**Required work**
The answer must consist of each line below that contains the string "Omega".

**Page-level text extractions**
********
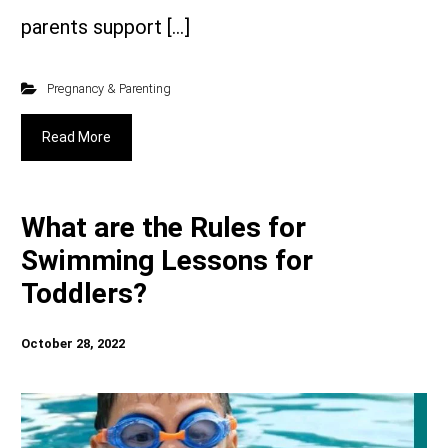
parents support […]
Pregnancy & Parenting
Read More
What are the Rules for
Swimming Lessons for
Toddlers?
October 28, 2022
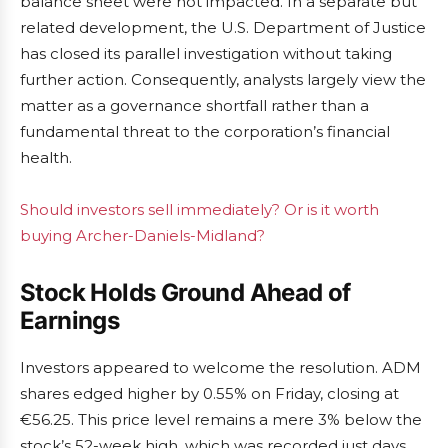
balance sheet were not impacted. In a separate but
related development, the U.S. Department of Justice
has closed its parallel investigation without taking
further action. Consequently, analysts largely view the
matter as a governance shortfall rather than a
fundamental threat to the corporation’s financial
health.
Should investors sell immediately? Or is it worth
buying Archer-Daniels-Midland?
Stock Holds Ground Ahead of
Earnings
Investors appeared to welcome the resolution. ADM
shares edged higher by 0.55% on Friday, closing at
€56.25. This price level remains a mere 3% below the
stock’s 52-week high, which was recorded just days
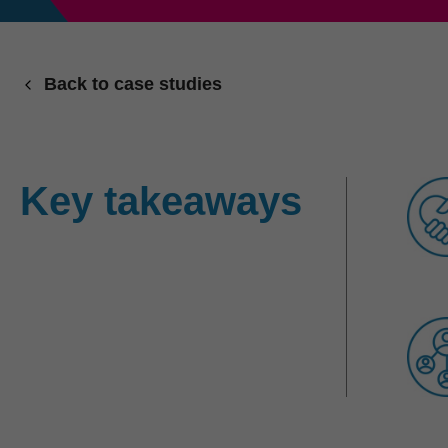
Back to case studies
Key takeaways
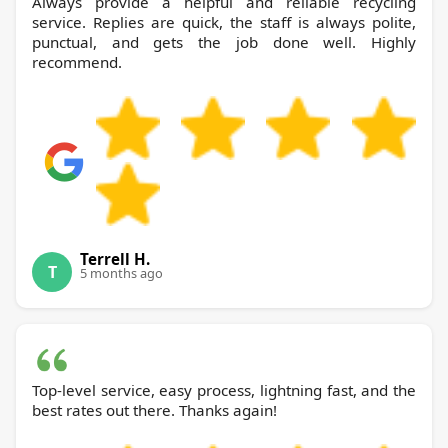
Always provide a helpful and reliable recycling
service. Replies are quick, the staff is always polite,
punctual, and gets the job done well. Highly
recommend.
Terrell H.
T
5 months ago
Top-level service, easy process, lightning fast, and the
best rates out there. Thanks again!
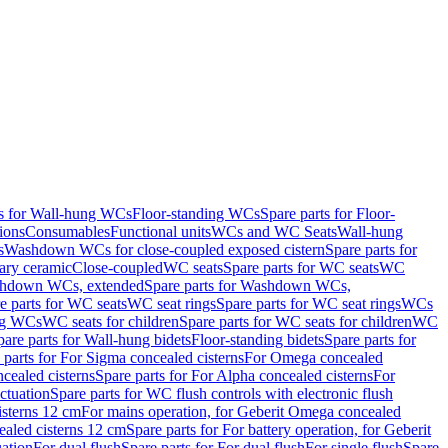
ts for Wall-hung WCs
Floor-standing WCs
Spare parts for Floor-
ions
Consumables
Functional units
WCs and WC Seats
Wall-hung
s
Washdown WCs for close-coupled exposed cistern
Spare parts for
ary ceramic
Close-coupled
WC seats
Spare parts for WC seats
WC
hdown WCs, extended
Spare parts for Washdown WCs,
e parts for WC seats
WC seat rings
Spare parts for WC seat rings
WCs
ing WCs
WC seats for children
Spare parts for WC seats for children
WC
pare parts for Wall-hung bidets
Floor-standing bidets
Spare parts for
 parts for For Sigma concealed cisterns
For Omega concealed
cealed cisterns
Spare parts for For Alpha concealed cisterns
For
ctuation
Spare parts for WC flush controls with electronic flush
isterns 12 cm
For mains operation, for Geberit Omega concealed
ealed cisterns 12 cm
Spare parts for For battery operation, for Geberit
uation
For dual flush
Spare parts for For dual flush
For single flush
Spare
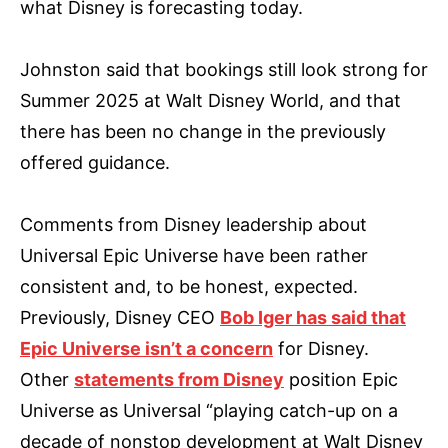
what Disney is forecasting today.
Johnston said that bookings still look strong for
Summer 2025 at Walt Disney World, and that
there has been no change in the previously
offered guidance.
Comments from Disney leadership about
Universal Epic Universe have been rather
consistent and, to be honest, expected.
Previously, Disney CEO
Bob Iger has said that
Epic Universe isn’t a concern
for Disney.
Other
statements from Disney
position Epic
Universe as Universal “playing catch-up on a
decade of nonstop development at Walt Disney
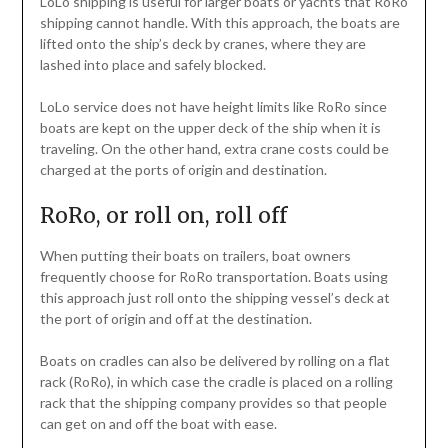
LoLo shipping is useful for larger boats or yachts that RoRo
shipping cannot handle. With this approach, the boats are
lifted onto the ship’s deck by cranes, where they are
lashed into place and safely blocked.
LoLo service does not have height limits like RoRo since
boats are kept on the upper deck of the ship when it is
traveling. On the other hand, extra crane costs could be
charged at the ports of origin and destination.
RoRo, or roll on, roll off
When putting their boats on trailers, boat owners
frequently choose for RoRo transportation. Boats using
this approach just roll onto the shipping vessel’s deck at
the port of origin and off at the destination.
Boats on cradles can also be delivered by rolling on a flat
rack (RoRo), in which case the cradle is placed on a rolling
rack that the shipping company provides so that people
can get on and off the boat with ease.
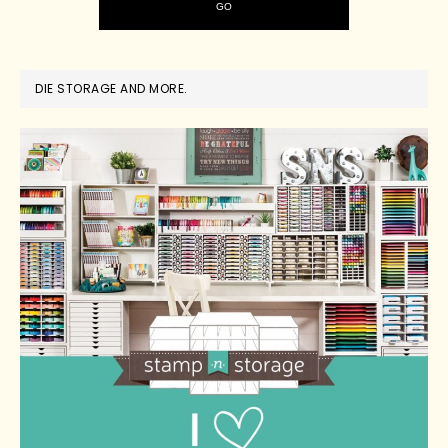
DIE STORAGE AND MORE.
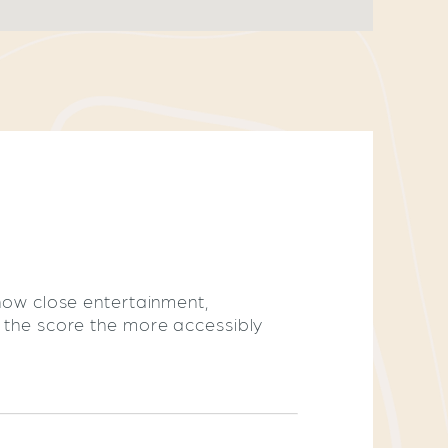
 how close entertainment,
r the score the more accessibly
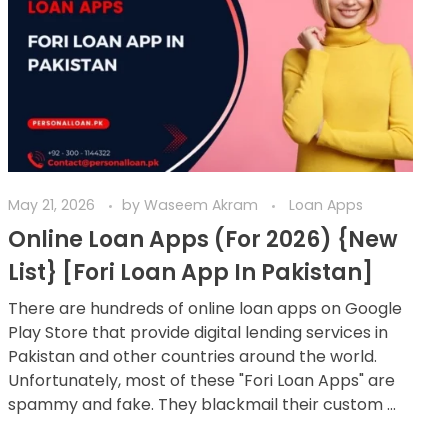
May 21, 2026
by
Waseem Akram
Loan Apps
Online Loan Apps (For 2026) {New
List} [Fori Loan App In Pakistan]
There are hundreds of online loan apps on Google
Play Store that provide digital lending services in
Pakistan and other countries around the world.
Unfortunately, most of these "Fori Loan Apps" are
spammy and fake. They blackmail their custom ...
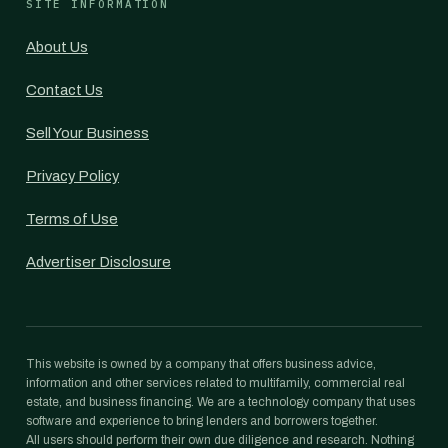
SITE INFORMATION
About Us
Contact Us
Sell Your Business
Privacy Policy
Terms of Use
Advertiser Disclosure
This website is owned by a company that offers business advice,
information and other services related to multifamily, commercial real
estate, and business financing. We are a technology company that uses
software and experience to bring lenders and borrowers together.
All users should perform their own due diligence and research. Nothing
********
**Response below**
For Omega concealed
For mains operation, for Geberit Omega concealed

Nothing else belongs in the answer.